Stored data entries
·····
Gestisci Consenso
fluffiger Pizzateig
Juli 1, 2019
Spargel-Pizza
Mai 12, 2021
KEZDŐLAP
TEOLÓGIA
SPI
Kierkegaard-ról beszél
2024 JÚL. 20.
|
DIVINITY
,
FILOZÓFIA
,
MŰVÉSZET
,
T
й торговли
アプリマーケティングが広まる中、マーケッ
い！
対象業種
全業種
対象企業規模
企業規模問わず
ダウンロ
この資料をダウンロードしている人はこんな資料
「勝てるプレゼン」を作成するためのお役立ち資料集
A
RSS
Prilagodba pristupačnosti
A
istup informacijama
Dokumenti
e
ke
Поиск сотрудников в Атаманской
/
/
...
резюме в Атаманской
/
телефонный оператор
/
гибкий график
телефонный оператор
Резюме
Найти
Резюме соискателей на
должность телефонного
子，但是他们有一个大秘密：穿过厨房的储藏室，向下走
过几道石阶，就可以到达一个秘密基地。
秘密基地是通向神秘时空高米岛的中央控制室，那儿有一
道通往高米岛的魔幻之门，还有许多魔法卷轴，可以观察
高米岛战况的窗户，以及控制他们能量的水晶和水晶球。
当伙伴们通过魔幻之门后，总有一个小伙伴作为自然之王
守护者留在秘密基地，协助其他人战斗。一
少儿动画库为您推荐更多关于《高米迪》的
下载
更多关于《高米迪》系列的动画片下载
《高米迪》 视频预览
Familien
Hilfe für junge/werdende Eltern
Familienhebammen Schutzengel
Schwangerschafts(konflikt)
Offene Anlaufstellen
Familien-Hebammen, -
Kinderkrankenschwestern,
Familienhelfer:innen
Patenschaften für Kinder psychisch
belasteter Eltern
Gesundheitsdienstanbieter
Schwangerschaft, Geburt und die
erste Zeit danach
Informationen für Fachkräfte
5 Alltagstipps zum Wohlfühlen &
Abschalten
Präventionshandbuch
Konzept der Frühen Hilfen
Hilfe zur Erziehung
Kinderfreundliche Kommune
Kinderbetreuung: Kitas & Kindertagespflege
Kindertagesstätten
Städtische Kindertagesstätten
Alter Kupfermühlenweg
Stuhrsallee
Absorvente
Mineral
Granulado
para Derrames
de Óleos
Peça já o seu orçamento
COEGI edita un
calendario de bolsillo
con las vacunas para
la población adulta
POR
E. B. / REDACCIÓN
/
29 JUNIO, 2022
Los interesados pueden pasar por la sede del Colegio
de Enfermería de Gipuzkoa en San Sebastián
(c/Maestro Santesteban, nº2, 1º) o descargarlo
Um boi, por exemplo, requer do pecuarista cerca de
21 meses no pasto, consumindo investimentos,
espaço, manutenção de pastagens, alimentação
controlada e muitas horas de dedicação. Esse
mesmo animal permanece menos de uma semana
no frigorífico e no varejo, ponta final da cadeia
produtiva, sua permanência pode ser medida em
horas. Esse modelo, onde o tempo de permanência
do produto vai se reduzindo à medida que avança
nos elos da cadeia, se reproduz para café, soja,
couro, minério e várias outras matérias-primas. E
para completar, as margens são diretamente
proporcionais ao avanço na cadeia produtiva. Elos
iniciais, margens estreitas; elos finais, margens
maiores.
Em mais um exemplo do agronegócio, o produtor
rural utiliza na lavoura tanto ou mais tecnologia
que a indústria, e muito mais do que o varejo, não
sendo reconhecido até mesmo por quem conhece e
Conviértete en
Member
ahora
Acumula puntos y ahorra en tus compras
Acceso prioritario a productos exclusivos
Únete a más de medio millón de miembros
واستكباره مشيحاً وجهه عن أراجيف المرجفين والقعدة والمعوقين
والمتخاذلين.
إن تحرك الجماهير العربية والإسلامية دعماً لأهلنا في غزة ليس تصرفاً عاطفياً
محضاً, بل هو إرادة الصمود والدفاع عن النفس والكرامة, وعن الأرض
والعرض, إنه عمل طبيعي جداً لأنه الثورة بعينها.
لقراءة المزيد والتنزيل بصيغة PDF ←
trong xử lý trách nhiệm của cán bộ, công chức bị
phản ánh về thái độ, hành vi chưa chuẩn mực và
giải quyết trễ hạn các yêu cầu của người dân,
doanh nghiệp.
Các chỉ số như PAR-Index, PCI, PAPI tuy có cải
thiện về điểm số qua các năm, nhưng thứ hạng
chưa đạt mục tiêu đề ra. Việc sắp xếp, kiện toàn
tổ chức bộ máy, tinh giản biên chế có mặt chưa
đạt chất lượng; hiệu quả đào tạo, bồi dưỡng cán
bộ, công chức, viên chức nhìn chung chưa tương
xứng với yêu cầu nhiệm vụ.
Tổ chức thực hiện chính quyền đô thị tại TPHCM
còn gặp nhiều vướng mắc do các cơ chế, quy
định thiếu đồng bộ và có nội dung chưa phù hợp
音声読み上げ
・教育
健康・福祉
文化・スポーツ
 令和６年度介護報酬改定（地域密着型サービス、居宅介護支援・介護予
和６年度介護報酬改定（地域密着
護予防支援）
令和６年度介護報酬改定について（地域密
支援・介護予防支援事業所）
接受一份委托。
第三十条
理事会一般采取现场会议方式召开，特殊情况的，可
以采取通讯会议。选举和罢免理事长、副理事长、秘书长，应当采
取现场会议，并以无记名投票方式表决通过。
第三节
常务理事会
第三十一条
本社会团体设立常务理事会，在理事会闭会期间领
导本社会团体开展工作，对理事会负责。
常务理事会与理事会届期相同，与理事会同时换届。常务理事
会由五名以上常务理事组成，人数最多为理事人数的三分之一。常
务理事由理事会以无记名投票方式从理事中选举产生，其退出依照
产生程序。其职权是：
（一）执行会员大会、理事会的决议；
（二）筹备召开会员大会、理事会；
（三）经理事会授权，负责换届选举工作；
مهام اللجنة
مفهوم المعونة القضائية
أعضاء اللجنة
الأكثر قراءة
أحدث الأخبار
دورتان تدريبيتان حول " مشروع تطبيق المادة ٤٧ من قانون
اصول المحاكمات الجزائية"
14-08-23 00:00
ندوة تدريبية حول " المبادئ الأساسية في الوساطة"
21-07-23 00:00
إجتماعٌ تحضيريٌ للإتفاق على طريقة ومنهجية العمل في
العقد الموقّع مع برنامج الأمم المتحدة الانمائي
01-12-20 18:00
·····
Aim of the exercise: Rewrite the rows from the start of the rows to the line with "守护者留在秘密基地，协助其他人战斗。一", swapping "телефонный оператор" for "оператор колл-центра" wherever it appears and keeping everything else unchanged.

Solved exercise:
Gestisci Consenso
fluffiger Pizzateig
Juli 1, 2019
Spargel-Pizza
Mai 12, 2021
KEZDŐLAP
TEOLÓGIA
SPI
Kierkegaard-ról beszél
2024 JÚL. 20.
|
DIVINITY
,
FILOZÓFIA
,
MŰVÉSZET
,
T
й торговли
アプリマーケティングが広まる中、マーケッ
い！
対象業種
全業種
対象企業規模
企業規模問わず
ダウンロ
この資料をダウンロードしている人はこんな資料
「勝てるプレゼン」を作成するためのお役立ち資料集
A
RSS
Prilagodba pristupačnosti
A
istup informacijama
Dokumenti
e
ke
Поиск сотрудников в Атаманской
/
/
...
резюме в Атаманской
/
оператор колл-центра
/
гибкий график
оператор колл-центра
Резюме
Найти
Резюме соискателей на
должность телефонного
子，但是他们有一个大秘密：穿过厨房的储藏室，向下走
过几道石阶，就可以到达一个秘密基地。
秘密基地是通向神秘时空高米岛的中央控制室，那儿有一
道通往高米岛的魔幻之门，还有许多魔法卷轴，可以观察
高米岛战况的窗户，以及控制他们能量的水晶和水晶球。
当伙伴们通过魔幻之门后，总有一个小伙伴作为自然之王
守护者留在秘密基地，协助其他人战斗。一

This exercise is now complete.